Then, read the displacement and base shear as dictionary

>>> # The curve for raw data is plotted, check the original curve to determine the cut off step, update the traction accordingly
>>> disp_dict, base_shear_dict, po_curves = viia_read_pushover_curve_data(project=project,
                                                                      work_folder=workfolder_location,
                                                                      direction=direction,
                                                                      traction=False)

Step 2 - Cut off steps

After Step 1, the original pushover curves are plotted in the working folder, discuss with the lead engineer to determine a reasonable cut-off step if necessary. The criteria can be either displacement or base shear.

>>> # Cut it to the step for the first floor where displacement = 30 mm
>>> cut_off_step = po_curves[0].find_cut_off_step(displacement_cut_off=30)

>>> # Cut it to the step for all curves
>>> for curve in po_curves:
>>>     curve.cut_off_step = cut_off_step

Step 3 - Convert into SDOF system

Convert the MDOF into equivalent SDOF system, please check the corresponding properties of the SDOF system.

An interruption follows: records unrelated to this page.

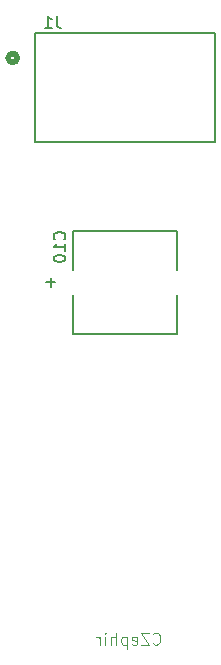
<source format=gbr>
%TF.GenerationSoftware,KiCad,Pcbnew,8.0.7*%
%TF.CreationDate,2025-02-24T23:51:06-05:00*%
%TF.ProjectId,pcb2,70636232-2e6b-4696-9361-645f70636258,rev?*%
%TF.SameCoordinates,Original*%
%TF.FileFunction,Legend,Bot*%
%TF.FilePolarity,Positive*%
%FSLAX46Y46*%
G04 Gerber Fmt 4.6, Leading zero omitted, Abs format (unit mm)*
G04 Created by KiCad (PCBNEW 8.0.7) date 2025-02-24 23:51:06*
%MOMM*%
%LPD*%
G01*
G04 APERTURE LIST*
%ADD10C,0.100000*%
%ADD11C,0.150000*%
%ADD12C,0.152400*%
%ADD13C,0.508000*%
G04 APERTURE END LIST*
D10*
X154877487Y-125075380D02*
X154925106Y-125123000D01*
X154925106Y-125123000D02*
X155067963Y-125170619D01*
X155067963Y-125170619D02*
X155163201Y-125170619D01*
X155163201Y-125170619D02*
X155306058Y-125123000D01*
X155306058Y-125123000D02*
X155401296Y-125027761D01*
X155401296Y-125027761D02*
X155448915Y-124932523D01*
X155448915Y-124932523D02*
X155496534Y-124742047D01*
X155496534Y-124742047D02*
X155496534Y-124599190D01*
X155496534Y-124599190D02*
X155448915Y-124408714D01*
X155448915Y-124408714D02*
X155401296Y-124313476D01*
X155401296Y-124313476D02*
X155306058Y-124218238D01*
X155306058Y-124218238D02*
X155163201Y-124170619D01*
X155163201Y-124170619D02*
X155067963Y-124170619D01*
X155067963Y-124170619D02*
X154925106Y-124218238D01*
X154925106Y-124218238D02*
X154877487Y-124265857D01*
X154544153Y-124170619D02*
X153877487Y-124170619D01*
X153877487Y-124170619D02*
X154544153Y-125170619D01*
X154544153Y-125170619D02*
X153877487Y-125170619D01*
X153115582Y-125123000D02*
X153210820Y-125170619D01*
X153210820Y-125170619D02*
X153401296Y-125170619D01*
X153401296Y-125170619D02*
X153496534Y-125123000D01*
X153496534Y-125123000D02*
X153544153Y-125027761D01*
X153544153Y-125027761D02*
X153544153Y-124646809D01*
X153544153Y-124646809D02*
X153496534Y-124551571D01*
X153496534Y-124551571D02*
X153401296Y-124503952D01*
X153401296Y-124503952D02*
X153210820Y-124503952D01*
X153210820Y-124503952D02*
X153115582Y-124551571D01*
X153115582Y-124551571D02*
X153067963Y-124646809D01*
X153067963Y-124646809D02*
X153067963Y-124742047D01*
X153067963Y-124742047D02*
X153544153Y-124837285D01*
X152639391Y-124503952D02*
X152639391Y-125503952D01*
X152639391Y-124551571D02*
X152544153Y-124503952D01*
X152544153Y-124503952D02*
X152353677Y-124503952D01*
X152353677Y-124503952D02*
X152258439Y-124551571D01*
X152258439Y-124551571D02*
X152210820Y-124599190D01*
X152210820Y-124599190D02*
X152163201Y-124694428D01*
X152163201Y-124694428D02*
X152163201Y-124980142D01*
X152163201Y-124980142D02*
X152210820Y-125075380D01*
X152210820Y-125075380D02*
X152258439Y-125123000D01*
X152258439Y-125123000D02*
X152353677Y-125170619D01*
X152353677Y-125170619D02*
X152544153Y-125170619D01*
X152544153Y-125170619D02*
X152639391Y-125123000D01*
X151734629Y-125170619D02*
X151734629Y-124170619D01*
X151306058Y-125170619D02*
X151306058Y-124646809D01*
X151306058Y-124646809D02*
X151353677Y-124551571D01*
X151353677Y-124551571D02*
X151448915Y-124503952D01*
X151448915Y-124503952D02*
X151591772Y-124503952D01*
X151591772Y-124503952D02*
X151687010Y-124551571D01*
X151687010Y-124551571D02*
X151734629Y-124599190D01*
X150829867Y-125170619D02*
X150829867Y-124503952D01*
X150829867Y-124170619D02*
X150877486Y-124218238D01*
X150877486Y-124218238D02*
X150829867Y-124265857D01*
X150829867Y-124265857D02*
X150782248Y-124218238D01*
X150782248Y-124218238D02*
X150829867Y-124170619D01*
X150829867Y-124170619D02*
X150829867Y-124265857D01*
X150353677Y-125170619D02*
X150353677Y-124503952D01*
X150353677Y-124694428D02*
X150306058Y-124599190D01*
X150306058Y-124599190D02*
X150258439Y-124551571D01*
X150258439Y-124551571D02*
X150163201Y-124503952D01*
X150163201Y-124503952D02*
X150067963Y-124503952D01*
D11*
X147359580Y-90857142D02*
X147407200Y-90809523D01*
X147407200Y-90809523D02*
X147454819Y-90666666D01*
X147454819Y-90666666D02*
X147454819Y-90571428D01*
X147454819Y-90571428D02*
X147407200Y-90428571D01*
X147407200Y-90428571D02*
X147311961Y-90333333D01*
X147311961Y-90333333D02*
X147216723Y-90285714D01*
X147216723Y-90285714D02*
X147026247Y-90238095D01*
X147026247Y-90238095D02*
X146883390Y-90238095D01*
X146883390Y-90238095D02*
X146692914Y-90285714D01*
X146692914Y-90285714D02*
X146597676Y-90333333D01*
X146597676Y-90333333D02*
X146502438Y-90428571D01*
X146502438Y-90428571D02*
X146454819Y-90571428D01*
X146454819Y-90571428D02*
X146454819Y-90666666D01*
X146454819Y-90666666D02*
X146502438Y-90809523D01*
X146502438Y-90809523D02*
X146550057Y-90857142D01*
X147454819Y-91809523D02*
X147454819Y-91238095D01*
X147454819Y-91523809D02*
X146454819Y-91523809D01*
X146454819Y-91523809D02*
X146597676Y-91428571D01*
X146597676Y-91428571D02*
X146692914Y-91333333D01*
X146692914Y-91333333D02*
X146740533Y-91238095D01*
X146454819Y-92428571D02*
X146454819Y-92523809D01*
X146454819Y-92523809D02*
X146502438Y-92619047D01*
X146502438Y-92619047D02*
X146550057Y-92666666D01*
X146550057Y-92666666D02*
X146645295Y-92714285D01*
X146645295Y-92714285D02*
X146835771Y-92761904D01*
X146835771Y-92761904D02*
X147073866Y-92761904D01*
X147073866Y-92761904D02*
X147264342Y-92714285D01*
X147264342Y-92714285D02*
X147359580Y-92666666D01*
X147359580Y-92666666D02*
X147407200Y-92619047D01*
X147407200Y-92619047D02*
X147454819Y-92523809D01*
X147454819Y-92523809D02*
X147454819Y-92428571D01*
X147454819Y-92428571D02*
X147407200Y-92333333D01*
X147407200Y-92333333D02*
X147359580Y-92285714D01*
X147359580Y-92285714D02*
X147264342Y-92238095D01*
X147264342Y-92238095D02*
X147073866Y-92190476D01*
X147073866Y-92190476D02*
X146835771Y-92190476D01*
X146835771Y-92190476D02*
X146645295Y-92238095D01*
X146645295Y-92238095D02*
X146550057Y-92285714D01*
X146550057Y-92285714D02*
X146502438Y-92333333D01*
X146502438Y-92333333D02*
X146454819Y-92428571D01*
X146728434Y-71954819D02*
X146728434Y-72669104D01*
X146728434Y-72669104D02*
X146776053Y-72811961D01*
X146776053Y-72811961D02*
X146871291Y-72907200D01*
X146871291Y-72907200D02*
X147014148Y-72954819D01*
X147014148Y-72954819D02*
X147109386Y-72954819D01*
X145728434Y-72954819D02*
X146299862Y-72954819D01*
X146014148Y-72954819D02*
X146014148Y-71954819D01*
X146014148Y-71954819D02*
X146109386Y-72097676D01*
X146109386Y-72097676D02*
X146204624Y-72192914D01*
X146204624Y-72192914D02*
X146299862Y-72240533D01*
D12*
%TO.C,C10*%
X145845200Y-94500000D02*
X146607200Y-94500000D01*
X146226200Y-94119000D02*
X146226200Y-94881000D01*
X148118500Y-90118500D02*
X148118500Y-93417960D01*
X148118500Y-95582040D02*
X148118500Y-98881500D01*
X148118500Y-98881500D02*
X156881500Y-98881500D01*
X156881500Y-90118500D02*
X148118500Y-90118500D01*
X156881500Y-93417960D02*
X156881500Y-90118500D01*
X156881500Y-98881500D02*
X156881500Y-95582040D01*
%TO.C,J1*%
X144873000Y-73373000D02*
X144873000Y-82627000D01*
X144873000Y-82627000D02*
X160127001Y-82627000D01*
X160127001Y-73373000D02*
X144873000Y-73373000D01*
X160127001Y-82627000D02*
X160127001Y-73373000D01*
D13*
X143381000Y-75500000D02*
G75*
G02*
X142619000Y-75500000I-381000J0D01*
G01*
X142619000Y-75500000D02*
G75*
G02*
X143381000Y-75500000I381000J0D01*
G01*
%TD*%
M02*

</source>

>>> # Check po.system.eff_mass or any other from ('eff_height', 'gamma', 'po_curves', 'v_star_base', 'u_star_roof', 'roof')
>>> po_system = viia_convert_to_sdof_po_system(project=project,
>>>                                            po_curves=po_curves)
>>> print(po_system.eff_height)
>>> print(po_system.gamma)

Construct the capacity spectrum if all the above mentioned factor seems correct.

>>> capacity_spectrum = PushoverCurve(project=project,
>>>                                   displacement=po_system.u_star_roof,
>>>                                   base_shear=po_system.v_star_base,
>>>                                   eff_mass=po_system.eff_mass,
>>>                                   direction=direction,
>>>                                   meshnode='system')

Note

Make sure it is bound to the cut off step

>>> capacity_spectrum.cut_off_step = cut_off_step

Then, we should be able to get the capacity spectrum figure in the working folder, check it before proceeding.

>>> PushoverCurve.plot_curve(project, curve_type='CS', input_curve=capacity_spectrum)

The drift limit of the system (ductile in this case) can be checked as well.

>>> drift_limit = viia_get_drift_limit(project=project, po_system=po_system)['dc']

Step 4 - Plot the bi-linear curve

The billinear curve can be plotted after checking the capacity spectrum, the code snippet below will plot the bilinear curve and collect the parameters in the bi_params dictionary. Again, check the parameters if there are numerical issues.

>>> bi_data, bi_params = capacity_spectrum.bilinearise(drift_limit=drift_limit, output_params=True, plot=True)
>>>  print(bi_params) {'K_init': 555491.843796342,
>>>                    'plateau': 0.5173681331215096,
>>>                    'u_capsys': 5.226687447030751, ...

Afterwards, the system ductility and system damping is calculated to initiate the calculation of performance point.

>>> mu_sys = viia_get_sys_ductility_factor(bi_params)
>>> sys_params = viia_get_damping_ratio_correction_factor(mu_sys, failure='dc')

Step 5 - Plot the performance point

If all goes well in Step 4, we should be able to initiate the performance point calculation process, the parameters of the first iteration is collected in the init_cache, which is checked if numerical instability occurs during the calculation process.

>>> # Performance point
>>> init_cache = viia_initialise_performance_point(project, bi_params)
>>> # User should check init_cache if the PP is not found
>>> output_cache = viia_get_performance_point(project, bi_params=bi_params, init_cache=init_cache, error=0.7)

Congrats! You should be able to see the performance point figure after this step, the capacity spectrum is also bound to the performance point step by:

>>> # Find the step corresponding to the performance point displacement
>>> pp_step = capacity_spectrum.find_cut_off_step(displacement_cut_off=output_cache['s_int'])
>>> # The expected performance
>>> capacity_spectrum.cut_off_step = pp_step

Section 2 - Generation of the Result pictures

Warning

This procedure has been updated and is currently not available for NLPO.

After obtaining the performance point in Step 5, this is used as the input for generating the result pictures for the NLPO result pictures. Following this the result pictures from the MRS analysis are generated

>>> # Creation of the NLPO result pictures
>>> project.performance_point = pp_step
>>> project.rhdhvDIANA.model_created = True
>>> project.viia_result_pictures(analysis_nr='A11', dominant_direction=dominant_direction)
>>> project.viia_result_pictures(analysis_nr='A5', dominant_direction=dominant_direction)